:: What you need to do ::
Rewrite every line of text in the entries below as one numbered list, skipping blank lines and omitting the pictures.

:: Records for the task ::
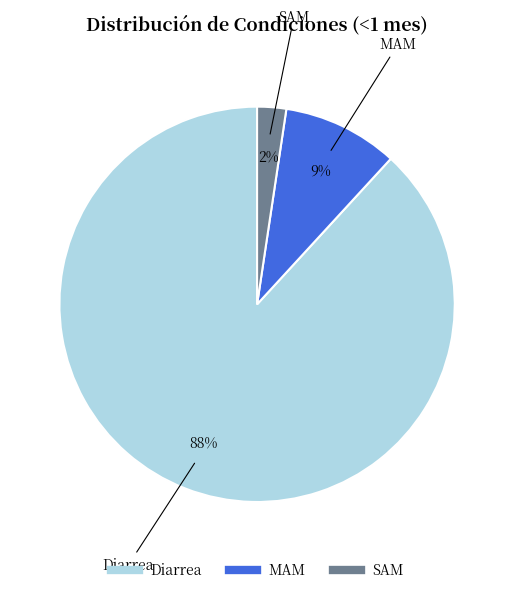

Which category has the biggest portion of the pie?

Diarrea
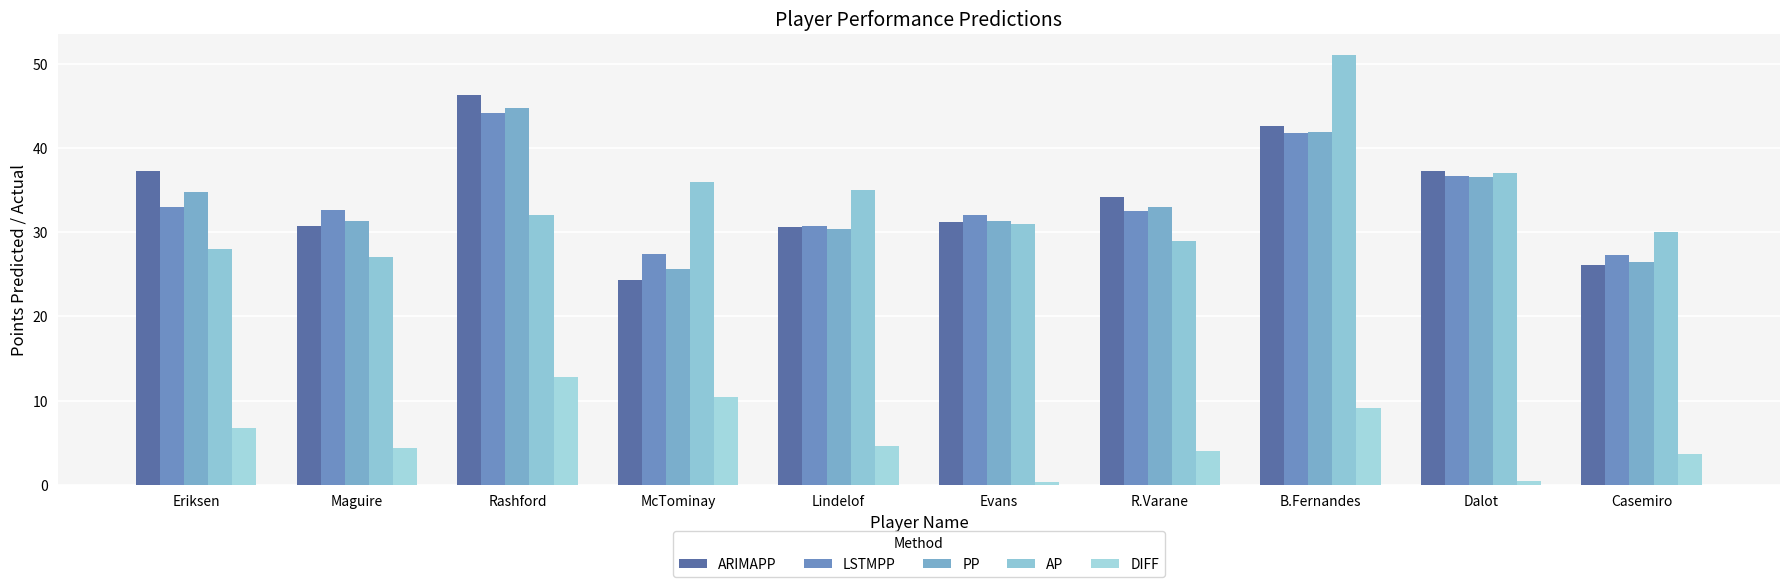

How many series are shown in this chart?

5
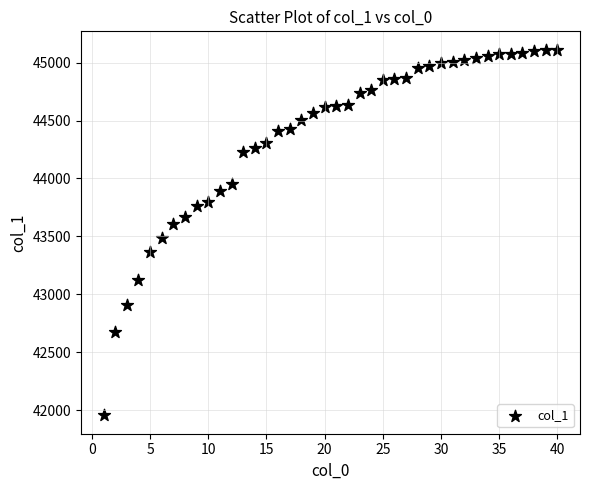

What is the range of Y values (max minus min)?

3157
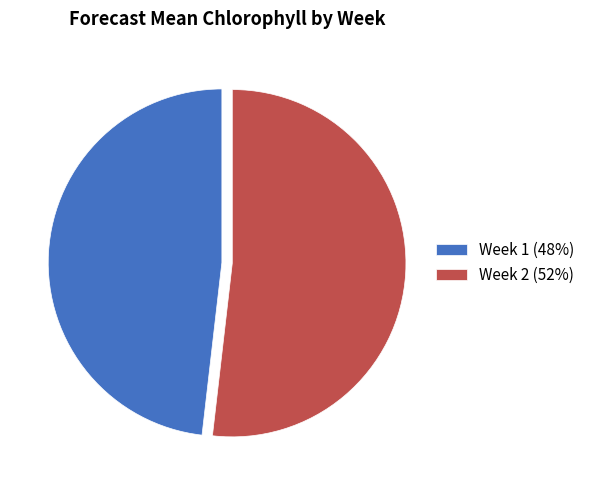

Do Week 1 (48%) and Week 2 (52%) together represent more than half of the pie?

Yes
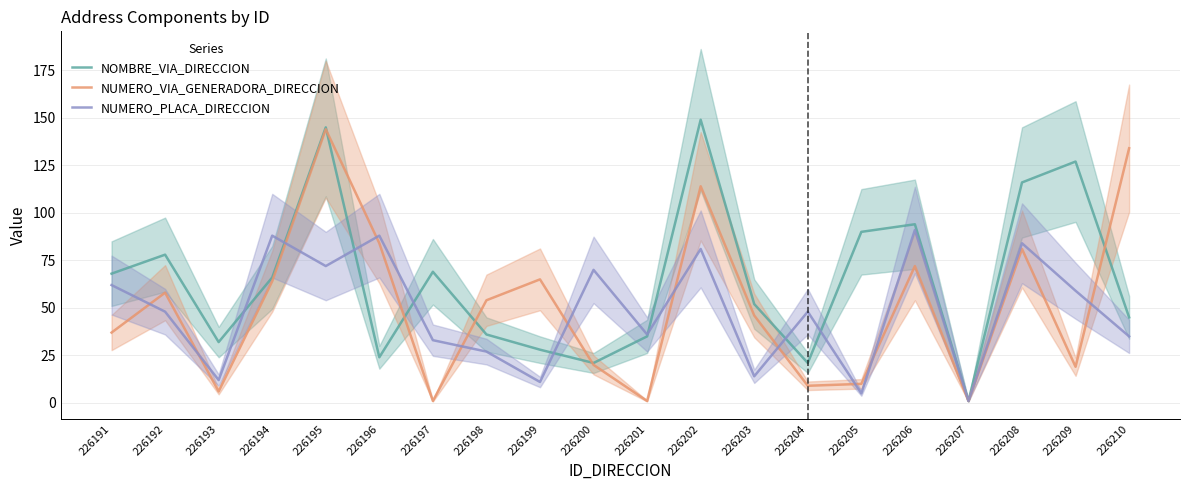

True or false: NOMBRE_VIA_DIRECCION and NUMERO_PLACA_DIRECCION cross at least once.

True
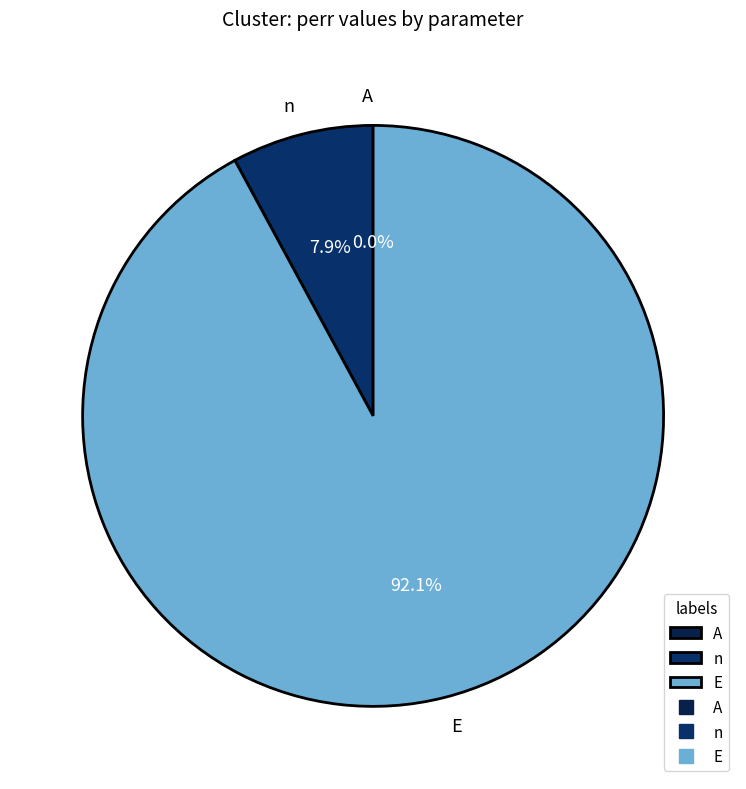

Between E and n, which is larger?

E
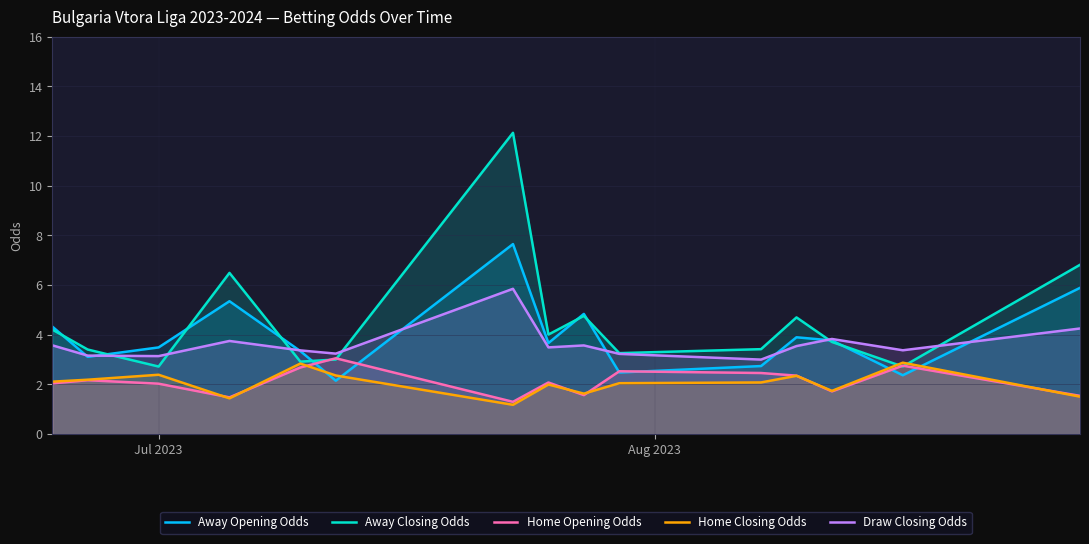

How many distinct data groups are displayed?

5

:: Completed task ::
1. Which category has the biggest portion of the pie?
2. Diarrea
3. How many series are shown in this chart?
4. 5
5. What is the range of Y values (max minus min)?
6. 3157
7. Do Week 1 (48%) and Week 2 (52%) together represent more than half of the pie?
8. Yes
9. True or false: NOMBRE_VIA_DIRECCION and NUMERO_PLACA_DIRECCION cross at least once.
10. True
11. Between E and n, which is larger?
12. E
13. How many distinct data groups are displayed?
14. 5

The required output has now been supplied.